When using streaming replication can someone please explain the purpose of archive_command and restore_command in PostgreSQL?
As i studied in streaming replication secondary server read and apply the partially filled WAL files.suppose i have my wal segment location in pg_xlog and using archive_command i am copying this to my local archive directory say /arclogs.
So if secondary server is going to read the partially filled archive logs from pg_xlog over the network then what's the use of files kept in /arclogs.
and also the files will be sent to /arclogs only when they will be 16 mb?
I'm new to PostgreSQL & your help will be appericated.
The master will normally only retain a limited amount of WAL in pg_xlog, controlled by the master's wal_keep_segments setting.
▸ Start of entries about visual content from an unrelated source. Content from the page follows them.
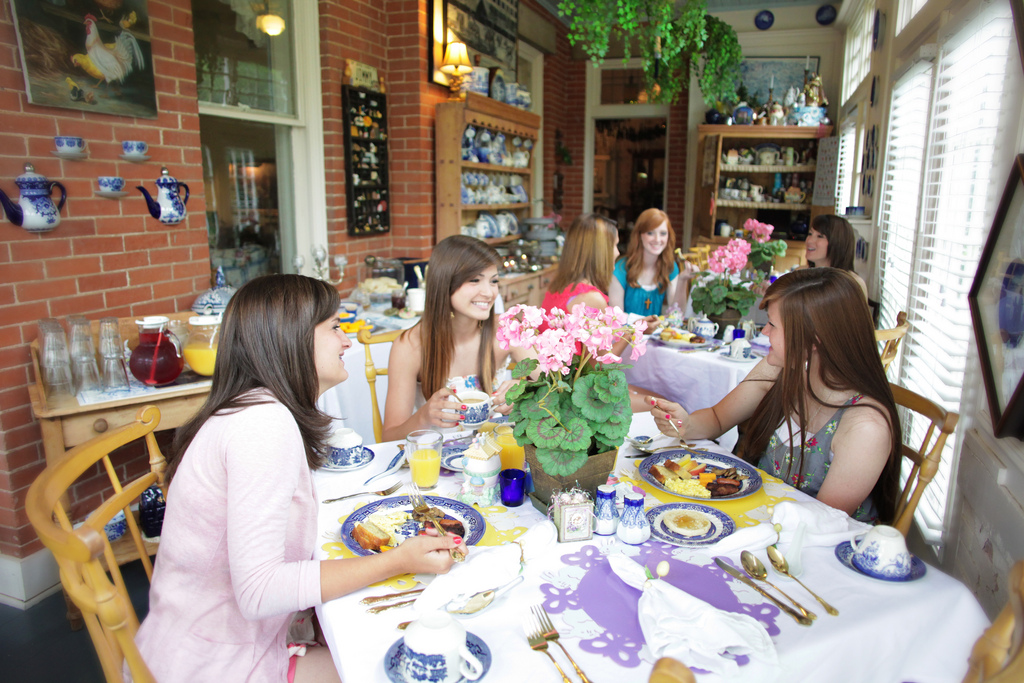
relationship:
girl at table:
[370, 226, 527, 442] [184, 362, 1022, 676]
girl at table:
[637, 260, 913, 526] [248, 392, 982, 680]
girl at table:
[532, 206, 627, 336] [532, 292, 780, 460]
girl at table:
[608, 204, 691, 331] [608, 285, 798, 448]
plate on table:
[633, 434, 761, 512] [248, 392, 982, 680]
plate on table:
[332, 484, 488, 577] [320, 364, 973, 674]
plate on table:
[639, 491, 747, 550] [248, 392, 982, 680]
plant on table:
[481, 291, 652, 525] [250, 367, 1020, 662]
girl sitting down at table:
[788, 210, 866, 287] [598, 291, 867, 456]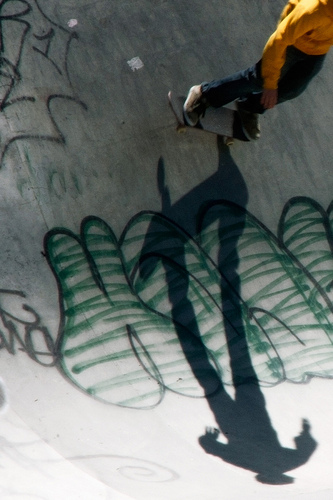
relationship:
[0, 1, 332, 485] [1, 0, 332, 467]
graffite on ramp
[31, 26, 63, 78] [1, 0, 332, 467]
graffite painted on ramp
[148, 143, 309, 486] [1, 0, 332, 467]
shadow on ramp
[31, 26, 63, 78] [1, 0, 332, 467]
graffite on ramp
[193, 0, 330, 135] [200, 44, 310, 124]
person wearing pants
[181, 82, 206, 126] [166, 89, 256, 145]
feet on skateboard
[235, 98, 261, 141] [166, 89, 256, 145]
feet on skateboard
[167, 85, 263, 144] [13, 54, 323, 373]
skateboard on ramp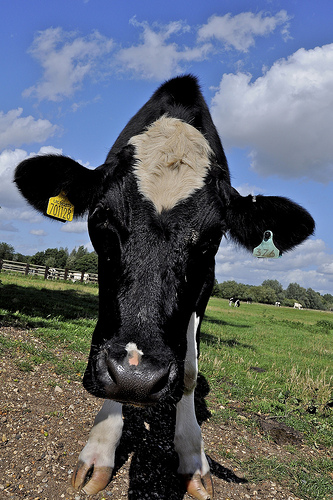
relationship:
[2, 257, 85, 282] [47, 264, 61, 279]
fence in front of cow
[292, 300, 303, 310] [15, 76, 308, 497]
white cow grazing behind cow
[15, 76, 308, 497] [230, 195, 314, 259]
cow on ear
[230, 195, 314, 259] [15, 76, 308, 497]
ear on cow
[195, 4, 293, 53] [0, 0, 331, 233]
clouds in sky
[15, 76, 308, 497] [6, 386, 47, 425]
cow looking at camera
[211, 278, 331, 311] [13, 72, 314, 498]
tree line behind cows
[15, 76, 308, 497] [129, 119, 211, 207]
cow has spot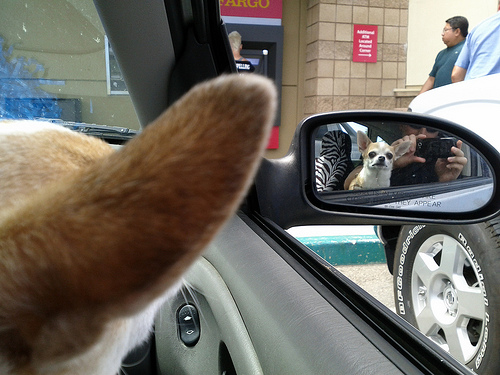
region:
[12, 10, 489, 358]
a dog waiting in a car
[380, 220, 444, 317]
the bfgoodrich logo on a tire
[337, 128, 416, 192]
a chihuahua checking his reflection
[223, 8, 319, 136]
a wells fargo atm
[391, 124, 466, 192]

If the replica is too slow or disconnected for too long, the master will delete those transaction logs to ensure it can continue running without running out of disk space.
If that happens the replica has no way to catch up to the master, since it needs a continuous and gap-free stream of WAL.
So you can:
Enable WAL archiving (archive_command and archive_mode) as a fallback, so the replica can switch to replaying WAL from archives if the master deletes WAL it needs from its pg_xlog. The replica fetches the WAL with its restore_command. Importantly, the archived WAL does not need to be on the same machine as the master, and usually isn't.
or
Use a physical replication slot (primary_slot_name in recovery.conf) to connect the replica to the master. If a slot is used, the master knows what WAL the replica requires even when the replica is disconnected. So it won't remove WAL still needed by a replica from pg_xlog. But the downside is that pg_xlog can fill up if a replica is down for too long, causing the master to fail due to lack of disk space.
or
Do neither, and allow replicas to fail if they fall too far behind. Then re-create them from a new base backup if this happens.
The documentation really needs an overview piece to put all this together.
WAL archiving has an additional benefit: If you make a base backup of the server you can use it, plus WAL archives, to do a point-in-time restore of the master. This lets you recover data from things like accidental table drops. PgBarman is one of the tools that can help you with this.